Determining surfaces of revolution from their implicit equations

TL;DR

This paper presents an efficient algorithm to determine if an algebraic surface given implicitly is a surface of revolution, and if so, to find its axis and generatrix, also exploring rationality properties of such surfaces.

Contribution

The authors develop a simple, effective method to identify surfaces of revolution from implicit equations and to compute their defining features, addressing a previously unresolved problem.

Findings

Algorithm accurately detects surfaces of revolution from polynomial equations.

Method computes the axis and generatrix when the surface is rotational.
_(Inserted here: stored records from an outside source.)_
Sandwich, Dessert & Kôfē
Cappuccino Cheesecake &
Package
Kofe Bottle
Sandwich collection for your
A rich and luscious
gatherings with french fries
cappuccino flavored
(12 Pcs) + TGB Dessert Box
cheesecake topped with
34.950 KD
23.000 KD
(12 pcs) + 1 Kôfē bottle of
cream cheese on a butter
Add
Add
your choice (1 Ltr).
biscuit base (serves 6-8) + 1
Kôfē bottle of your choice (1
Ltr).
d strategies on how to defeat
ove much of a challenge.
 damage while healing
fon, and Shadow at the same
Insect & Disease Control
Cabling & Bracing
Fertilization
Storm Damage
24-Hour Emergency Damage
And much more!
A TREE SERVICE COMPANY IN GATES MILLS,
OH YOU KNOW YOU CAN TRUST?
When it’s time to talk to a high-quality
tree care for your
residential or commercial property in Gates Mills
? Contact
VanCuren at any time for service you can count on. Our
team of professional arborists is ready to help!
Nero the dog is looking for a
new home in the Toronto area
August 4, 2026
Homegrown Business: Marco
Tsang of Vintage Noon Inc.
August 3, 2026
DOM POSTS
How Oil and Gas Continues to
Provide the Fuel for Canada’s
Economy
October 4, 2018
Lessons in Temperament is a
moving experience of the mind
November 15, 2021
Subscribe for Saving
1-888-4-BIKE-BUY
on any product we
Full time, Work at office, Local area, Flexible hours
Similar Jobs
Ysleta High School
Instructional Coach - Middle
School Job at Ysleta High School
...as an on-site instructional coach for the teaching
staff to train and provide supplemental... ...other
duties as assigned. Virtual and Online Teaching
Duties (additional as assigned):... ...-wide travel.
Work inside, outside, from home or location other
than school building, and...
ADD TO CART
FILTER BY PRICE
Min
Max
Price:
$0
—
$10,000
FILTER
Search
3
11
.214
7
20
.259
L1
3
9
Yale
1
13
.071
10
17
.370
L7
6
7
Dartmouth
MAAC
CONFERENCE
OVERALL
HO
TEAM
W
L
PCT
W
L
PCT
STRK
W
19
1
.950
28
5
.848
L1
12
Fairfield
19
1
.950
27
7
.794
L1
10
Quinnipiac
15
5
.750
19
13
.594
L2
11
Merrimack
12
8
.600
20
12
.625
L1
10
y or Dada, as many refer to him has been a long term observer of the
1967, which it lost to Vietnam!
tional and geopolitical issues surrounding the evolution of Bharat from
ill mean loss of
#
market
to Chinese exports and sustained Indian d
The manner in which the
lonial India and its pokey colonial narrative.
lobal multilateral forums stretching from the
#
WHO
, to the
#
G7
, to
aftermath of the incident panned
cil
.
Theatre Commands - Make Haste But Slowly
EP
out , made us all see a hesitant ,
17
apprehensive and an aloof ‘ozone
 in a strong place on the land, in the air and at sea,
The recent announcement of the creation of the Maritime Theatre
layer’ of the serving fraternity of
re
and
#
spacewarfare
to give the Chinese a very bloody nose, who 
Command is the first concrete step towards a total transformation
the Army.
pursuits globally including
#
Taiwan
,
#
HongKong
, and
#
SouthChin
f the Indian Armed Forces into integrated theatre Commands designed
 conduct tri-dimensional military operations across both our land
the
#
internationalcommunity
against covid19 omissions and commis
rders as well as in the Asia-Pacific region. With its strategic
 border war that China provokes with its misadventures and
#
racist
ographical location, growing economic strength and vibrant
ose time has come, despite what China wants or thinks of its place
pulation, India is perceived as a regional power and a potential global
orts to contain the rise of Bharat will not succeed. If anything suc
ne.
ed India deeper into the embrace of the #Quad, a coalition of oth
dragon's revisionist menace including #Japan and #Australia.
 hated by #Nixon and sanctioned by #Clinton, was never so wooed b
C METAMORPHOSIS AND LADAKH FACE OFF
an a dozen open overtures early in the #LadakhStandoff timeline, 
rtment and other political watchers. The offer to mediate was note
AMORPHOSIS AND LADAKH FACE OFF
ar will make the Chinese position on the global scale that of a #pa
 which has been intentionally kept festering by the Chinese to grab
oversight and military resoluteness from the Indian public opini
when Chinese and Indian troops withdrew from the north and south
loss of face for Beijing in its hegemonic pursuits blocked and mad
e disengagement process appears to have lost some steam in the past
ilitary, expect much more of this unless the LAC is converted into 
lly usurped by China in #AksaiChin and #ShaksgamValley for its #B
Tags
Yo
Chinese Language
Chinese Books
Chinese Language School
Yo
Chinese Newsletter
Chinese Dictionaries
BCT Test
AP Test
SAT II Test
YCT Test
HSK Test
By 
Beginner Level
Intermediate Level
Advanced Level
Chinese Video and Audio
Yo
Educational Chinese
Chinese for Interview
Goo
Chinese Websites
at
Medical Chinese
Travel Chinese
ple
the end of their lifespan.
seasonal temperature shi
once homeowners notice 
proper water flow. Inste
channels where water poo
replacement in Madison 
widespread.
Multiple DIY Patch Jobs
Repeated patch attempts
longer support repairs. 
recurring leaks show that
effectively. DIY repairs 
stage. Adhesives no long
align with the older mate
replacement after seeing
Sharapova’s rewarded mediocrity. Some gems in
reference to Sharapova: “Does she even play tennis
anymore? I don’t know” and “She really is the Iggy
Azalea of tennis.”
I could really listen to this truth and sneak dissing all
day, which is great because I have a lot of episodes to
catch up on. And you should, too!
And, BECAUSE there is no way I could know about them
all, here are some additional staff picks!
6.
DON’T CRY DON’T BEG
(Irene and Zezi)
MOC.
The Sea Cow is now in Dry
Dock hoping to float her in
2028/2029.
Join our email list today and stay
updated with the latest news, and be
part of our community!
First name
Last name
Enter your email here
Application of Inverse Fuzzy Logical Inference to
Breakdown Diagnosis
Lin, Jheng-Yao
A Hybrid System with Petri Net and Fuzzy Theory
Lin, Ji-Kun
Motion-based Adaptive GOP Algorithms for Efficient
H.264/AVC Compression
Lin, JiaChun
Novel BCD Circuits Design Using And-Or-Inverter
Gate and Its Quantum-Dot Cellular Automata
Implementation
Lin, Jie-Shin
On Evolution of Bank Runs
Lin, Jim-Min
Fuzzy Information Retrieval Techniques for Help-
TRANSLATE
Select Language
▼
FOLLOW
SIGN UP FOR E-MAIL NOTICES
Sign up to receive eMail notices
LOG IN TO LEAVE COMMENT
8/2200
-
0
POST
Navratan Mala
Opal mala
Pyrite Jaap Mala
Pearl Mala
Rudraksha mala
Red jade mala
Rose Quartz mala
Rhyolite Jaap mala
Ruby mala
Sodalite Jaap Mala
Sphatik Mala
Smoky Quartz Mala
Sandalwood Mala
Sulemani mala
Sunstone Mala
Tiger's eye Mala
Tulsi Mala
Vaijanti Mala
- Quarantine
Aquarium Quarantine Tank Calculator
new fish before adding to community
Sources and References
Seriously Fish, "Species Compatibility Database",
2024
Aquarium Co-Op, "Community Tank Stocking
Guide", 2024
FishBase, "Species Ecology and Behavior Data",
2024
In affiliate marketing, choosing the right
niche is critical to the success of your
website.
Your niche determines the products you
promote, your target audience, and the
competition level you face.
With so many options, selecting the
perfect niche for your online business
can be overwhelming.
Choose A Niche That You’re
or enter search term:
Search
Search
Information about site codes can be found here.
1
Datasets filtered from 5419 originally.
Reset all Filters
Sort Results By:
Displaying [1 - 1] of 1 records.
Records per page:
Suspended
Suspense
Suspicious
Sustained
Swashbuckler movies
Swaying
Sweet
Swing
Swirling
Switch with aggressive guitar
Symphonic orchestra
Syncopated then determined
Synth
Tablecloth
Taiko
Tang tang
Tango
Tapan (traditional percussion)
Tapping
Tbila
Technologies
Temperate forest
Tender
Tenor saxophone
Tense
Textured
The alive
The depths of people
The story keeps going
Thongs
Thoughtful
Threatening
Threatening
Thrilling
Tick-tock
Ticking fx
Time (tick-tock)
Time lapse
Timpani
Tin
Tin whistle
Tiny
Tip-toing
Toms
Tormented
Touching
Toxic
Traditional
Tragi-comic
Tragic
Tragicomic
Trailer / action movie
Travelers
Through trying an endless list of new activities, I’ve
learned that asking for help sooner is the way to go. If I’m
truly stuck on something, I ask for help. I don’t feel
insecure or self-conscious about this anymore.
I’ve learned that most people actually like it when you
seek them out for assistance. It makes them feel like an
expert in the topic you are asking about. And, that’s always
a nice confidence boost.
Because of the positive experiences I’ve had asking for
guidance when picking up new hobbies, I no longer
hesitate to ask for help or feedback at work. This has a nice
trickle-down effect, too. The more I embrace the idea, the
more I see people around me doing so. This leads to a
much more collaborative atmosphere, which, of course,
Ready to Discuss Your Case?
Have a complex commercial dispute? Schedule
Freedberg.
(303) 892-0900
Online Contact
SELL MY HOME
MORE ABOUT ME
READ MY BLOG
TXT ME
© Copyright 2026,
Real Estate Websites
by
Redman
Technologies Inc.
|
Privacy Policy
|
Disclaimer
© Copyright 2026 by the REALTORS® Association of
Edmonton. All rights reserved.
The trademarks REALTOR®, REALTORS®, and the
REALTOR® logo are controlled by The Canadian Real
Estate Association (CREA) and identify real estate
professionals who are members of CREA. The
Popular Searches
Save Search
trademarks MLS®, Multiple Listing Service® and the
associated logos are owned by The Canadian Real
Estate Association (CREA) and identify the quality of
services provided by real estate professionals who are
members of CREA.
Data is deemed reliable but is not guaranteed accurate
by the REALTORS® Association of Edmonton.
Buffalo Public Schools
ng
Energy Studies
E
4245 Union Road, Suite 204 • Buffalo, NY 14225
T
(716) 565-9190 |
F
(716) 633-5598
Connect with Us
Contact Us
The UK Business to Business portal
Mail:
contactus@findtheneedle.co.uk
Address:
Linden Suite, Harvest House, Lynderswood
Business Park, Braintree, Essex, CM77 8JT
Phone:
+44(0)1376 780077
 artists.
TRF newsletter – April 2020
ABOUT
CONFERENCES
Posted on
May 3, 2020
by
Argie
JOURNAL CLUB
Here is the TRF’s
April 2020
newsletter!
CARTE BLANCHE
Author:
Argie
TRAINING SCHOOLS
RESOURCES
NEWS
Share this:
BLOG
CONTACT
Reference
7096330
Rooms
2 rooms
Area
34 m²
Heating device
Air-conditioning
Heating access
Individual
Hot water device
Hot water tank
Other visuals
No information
Analysis of rationality and unirationality of surfaces of revolution.

Abstract

Results of number of geometric operations (often used in technical practise, as e.g. the operation of blending) are in many cases surfaces described implicitly. Then it is a challenging task to recognize the type of the obtained surface, find its characteristics and for the rational surfaces compute also their parameterizations. In this contribution we will focus on surfaces of revolution. These objects, widely used in geometric modelling, are generated by rotating a generatrix around a given axis. If the generatrix is an algebraic curve then so is also the resulting surface, described uniquely by a polynomial which can be found by some well-established implicitation technique. However, starting from a polynomial it is not known how to decide if the corresponding algebraic surface is rotational or not. Motivated by this, our goal is to formulate a simple and efficient algorithm whose input is a polynomial with the coefficients from some subfield of $\mathbb{R}$ and the output is the answer whether the shape is a surface of revolution. In the affirmative case we also find the equations of its axis and generatrix. Furthermore, we investigate the problem of rationality and unirationality of surfaces of revolution and show that this question can be efficiently answered discussing the rationality of a certain associated planar curve.